STUDY TEXT section start
Novation’s Head Of Innovation Dave Hodder Taps Into Circuit Session Data To Discover Your Musical Trends
As Chief Scientist at Novation, it’s my job to discover as much as possible about our products and the ways people use them. The most common approach to this is through our comprehensive UX (User eXperience) process, which is an important part of the product design phase. We also get feedback from the customers who have bought the gear, and this anecdotally informs us about some of the ways people use our kit. Our Tech Support team also play an important role, identifying areas for improvement, and spotting trends in product pairings, for example. Obviously, hanging out with the lovely folk of the Circuit Owners Group also gives a window into the genre choices of our user base, but I wanted to try a different approach by channeling my inner data nerd.
STUDY TEXT section end
[THINGS TO DO]:
• 1. In the Novation article, what does the abbreviation UX stand for?
• 2. From the Novation article, reproduce the passage that opens with the words "Novation’s Head Of" and closes with "inner data nerd.", swapping "Tech Support" for "Customer Care".
• 3. List every existing source the Novation article names for learning how people use Novation products, before the author turns to a different approach.
PROVIDED RECORDS section start
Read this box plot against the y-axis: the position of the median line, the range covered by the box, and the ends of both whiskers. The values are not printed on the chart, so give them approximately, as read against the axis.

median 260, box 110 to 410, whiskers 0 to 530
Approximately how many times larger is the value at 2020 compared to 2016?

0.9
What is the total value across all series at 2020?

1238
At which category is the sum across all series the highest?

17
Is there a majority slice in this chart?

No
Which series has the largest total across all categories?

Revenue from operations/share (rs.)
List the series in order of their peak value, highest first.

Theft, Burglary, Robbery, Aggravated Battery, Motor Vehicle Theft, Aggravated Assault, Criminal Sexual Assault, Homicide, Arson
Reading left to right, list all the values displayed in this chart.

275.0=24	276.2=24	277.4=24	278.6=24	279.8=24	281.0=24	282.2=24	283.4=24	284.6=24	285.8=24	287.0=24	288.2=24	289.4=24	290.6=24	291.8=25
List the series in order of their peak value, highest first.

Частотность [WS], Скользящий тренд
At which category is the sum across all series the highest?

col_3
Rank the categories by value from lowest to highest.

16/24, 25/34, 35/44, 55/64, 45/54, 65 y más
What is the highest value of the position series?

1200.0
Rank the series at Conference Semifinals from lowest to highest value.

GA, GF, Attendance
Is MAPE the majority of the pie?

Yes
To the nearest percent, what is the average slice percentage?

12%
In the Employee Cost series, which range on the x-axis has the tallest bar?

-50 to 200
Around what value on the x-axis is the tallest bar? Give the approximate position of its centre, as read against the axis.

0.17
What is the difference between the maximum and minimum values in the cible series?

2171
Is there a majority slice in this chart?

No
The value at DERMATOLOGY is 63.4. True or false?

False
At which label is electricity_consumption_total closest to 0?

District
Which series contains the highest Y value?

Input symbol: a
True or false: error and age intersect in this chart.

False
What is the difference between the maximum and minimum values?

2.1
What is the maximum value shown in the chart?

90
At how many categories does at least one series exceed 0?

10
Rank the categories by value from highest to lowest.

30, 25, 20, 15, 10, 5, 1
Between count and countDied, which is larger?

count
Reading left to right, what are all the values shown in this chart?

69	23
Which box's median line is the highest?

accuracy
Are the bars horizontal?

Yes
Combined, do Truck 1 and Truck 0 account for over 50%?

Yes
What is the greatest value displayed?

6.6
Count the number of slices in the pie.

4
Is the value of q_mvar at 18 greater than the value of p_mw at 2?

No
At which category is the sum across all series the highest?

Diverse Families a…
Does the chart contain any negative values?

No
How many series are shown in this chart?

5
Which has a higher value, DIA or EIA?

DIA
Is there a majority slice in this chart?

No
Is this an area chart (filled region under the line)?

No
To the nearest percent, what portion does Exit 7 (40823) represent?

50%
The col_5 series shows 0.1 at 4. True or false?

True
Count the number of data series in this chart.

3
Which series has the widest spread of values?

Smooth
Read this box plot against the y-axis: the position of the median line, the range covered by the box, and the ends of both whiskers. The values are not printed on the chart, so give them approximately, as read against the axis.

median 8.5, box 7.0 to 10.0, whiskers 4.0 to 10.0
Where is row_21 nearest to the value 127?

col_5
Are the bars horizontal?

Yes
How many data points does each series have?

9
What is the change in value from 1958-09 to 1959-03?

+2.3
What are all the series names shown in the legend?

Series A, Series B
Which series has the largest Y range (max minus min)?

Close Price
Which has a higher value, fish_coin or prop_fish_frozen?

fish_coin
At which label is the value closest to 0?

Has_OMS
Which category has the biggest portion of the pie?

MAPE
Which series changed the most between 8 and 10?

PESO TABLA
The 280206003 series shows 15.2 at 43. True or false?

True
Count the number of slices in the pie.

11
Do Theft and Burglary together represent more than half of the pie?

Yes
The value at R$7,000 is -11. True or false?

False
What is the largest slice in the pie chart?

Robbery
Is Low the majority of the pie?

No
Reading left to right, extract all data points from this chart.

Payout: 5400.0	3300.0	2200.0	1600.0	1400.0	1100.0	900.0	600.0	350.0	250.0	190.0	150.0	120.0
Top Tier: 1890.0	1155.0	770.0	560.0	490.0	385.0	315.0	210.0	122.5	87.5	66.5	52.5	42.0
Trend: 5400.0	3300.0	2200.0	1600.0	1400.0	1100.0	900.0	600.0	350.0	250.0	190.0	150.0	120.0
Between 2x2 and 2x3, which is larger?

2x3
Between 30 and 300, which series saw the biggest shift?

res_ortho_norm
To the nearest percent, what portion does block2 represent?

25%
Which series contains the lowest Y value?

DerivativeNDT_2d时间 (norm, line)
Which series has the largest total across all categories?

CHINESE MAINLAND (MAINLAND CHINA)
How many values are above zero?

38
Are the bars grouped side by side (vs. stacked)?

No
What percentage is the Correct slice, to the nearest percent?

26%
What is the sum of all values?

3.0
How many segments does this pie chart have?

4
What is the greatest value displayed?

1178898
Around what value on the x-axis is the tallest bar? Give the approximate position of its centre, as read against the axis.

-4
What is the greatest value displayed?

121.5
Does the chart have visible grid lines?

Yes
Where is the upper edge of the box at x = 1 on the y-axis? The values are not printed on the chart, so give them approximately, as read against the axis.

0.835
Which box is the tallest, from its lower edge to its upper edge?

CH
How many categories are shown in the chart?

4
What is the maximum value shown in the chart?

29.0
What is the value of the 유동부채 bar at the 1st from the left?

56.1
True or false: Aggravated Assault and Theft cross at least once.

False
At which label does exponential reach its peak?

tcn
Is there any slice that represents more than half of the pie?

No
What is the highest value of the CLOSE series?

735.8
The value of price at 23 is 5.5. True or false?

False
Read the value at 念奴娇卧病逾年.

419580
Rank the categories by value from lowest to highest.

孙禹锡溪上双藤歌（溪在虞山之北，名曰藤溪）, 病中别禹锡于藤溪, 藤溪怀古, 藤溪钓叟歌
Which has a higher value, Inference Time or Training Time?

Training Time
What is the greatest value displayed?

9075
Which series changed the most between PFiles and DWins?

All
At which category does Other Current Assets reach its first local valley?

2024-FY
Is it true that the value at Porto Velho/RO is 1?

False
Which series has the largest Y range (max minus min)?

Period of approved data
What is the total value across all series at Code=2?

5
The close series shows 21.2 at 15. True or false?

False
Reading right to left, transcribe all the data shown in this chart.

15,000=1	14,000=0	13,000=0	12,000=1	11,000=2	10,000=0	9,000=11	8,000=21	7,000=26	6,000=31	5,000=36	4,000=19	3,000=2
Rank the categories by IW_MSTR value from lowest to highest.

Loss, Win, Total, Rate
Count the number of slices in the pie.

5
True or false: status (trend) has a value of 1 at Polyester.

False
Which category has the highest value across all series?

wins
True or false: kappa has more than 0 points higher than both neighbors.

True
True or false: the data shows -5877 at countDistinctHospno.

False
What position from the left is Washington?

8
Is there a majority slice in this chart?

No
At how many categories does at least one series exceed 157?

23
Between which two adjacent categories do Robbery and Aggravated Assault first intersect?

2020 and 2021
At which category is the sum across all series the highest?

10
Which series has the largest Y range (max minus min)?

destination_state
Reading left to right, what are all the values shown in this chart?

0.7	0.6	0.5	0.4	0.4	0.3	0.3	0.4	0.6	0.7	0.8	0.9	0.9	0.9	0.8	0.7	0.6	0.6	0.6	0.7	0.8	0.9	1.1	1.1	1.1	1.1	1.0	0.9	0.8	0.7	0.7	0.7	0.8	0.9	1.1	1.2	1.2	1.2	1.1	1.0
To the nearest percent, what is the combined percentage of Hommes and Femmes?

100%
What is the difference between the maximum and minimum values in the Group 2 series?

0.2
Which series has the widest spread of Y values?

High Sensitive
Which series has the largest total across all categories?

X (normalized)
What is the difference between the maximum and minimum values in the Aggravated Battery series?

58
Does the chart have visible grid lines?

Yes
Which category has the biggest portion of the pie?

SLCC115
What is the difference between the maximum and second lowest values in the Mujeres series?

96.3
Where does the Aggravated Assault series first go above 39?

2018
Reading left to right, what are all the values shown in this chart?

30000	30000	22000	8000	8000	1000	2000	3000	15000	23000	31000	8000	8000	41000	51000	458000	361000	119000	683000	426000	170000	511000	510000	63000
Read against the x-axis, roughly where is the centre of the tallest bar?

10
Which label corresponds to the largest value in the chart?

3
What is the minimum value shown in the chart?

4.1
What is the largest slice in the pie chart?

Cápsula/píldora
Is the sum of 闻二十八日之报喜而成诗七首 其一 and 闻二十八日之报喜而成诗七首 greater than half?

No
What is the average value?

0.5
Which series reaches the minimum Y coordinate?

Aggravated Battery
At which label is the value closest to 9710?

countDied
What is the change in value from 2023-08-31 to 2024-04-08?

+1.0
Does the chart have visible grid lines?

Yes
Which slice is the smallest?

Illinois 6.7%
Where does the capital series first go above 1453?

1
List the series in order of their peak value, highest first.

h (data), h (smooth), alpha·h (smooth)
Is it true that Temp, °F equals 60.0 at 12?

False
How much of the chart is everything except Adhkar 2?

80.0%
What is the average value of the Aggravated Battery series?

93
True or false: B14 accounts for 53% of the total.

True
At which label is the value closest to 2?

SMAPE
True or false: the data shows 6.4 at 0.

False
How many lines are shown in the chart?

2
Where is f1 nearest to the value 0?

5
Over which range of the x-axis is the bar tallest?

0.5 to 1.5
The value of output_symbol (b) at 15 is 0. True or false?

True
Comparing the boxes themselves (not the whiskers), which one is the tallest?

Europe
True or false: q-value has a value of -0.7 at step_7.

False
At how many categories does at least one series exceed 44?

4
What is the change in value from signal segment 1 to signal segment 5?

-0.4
PROVIDED RECORDS section end
[PER-TASK ANSWERS]:
• 1. User eXperience

• 2.
Novation’s Head Of Innovation Dave Hodder Taps Into Circuit Session Data To Discover Your Musical Trends
As Chief Scientist at Novation, it’s my job to discover as much as possible about our products and the ways people use them. The most common approach to this is through our comprehensive UX (User eXperience) process, which is an important part of the product design phase. We also get feedback from the customers who have bought the gear, and this anecdotally informs us about some of the ways people use our kit. Our Customer Care team also play an important role, identifying areas for improvement, and spotting trends in product pairings, for example. Obviously, hanging out with the lovely folk of the Circuit Owners Group also gives a window into the genre choices of our user base, but I wanted to try a different approach by channeling my inner data nerd.

• 3.
- The UX (User eXperience) process
- Feedback from customers who have bought the gear
- The Tech Support team
- The Circuit Owners Group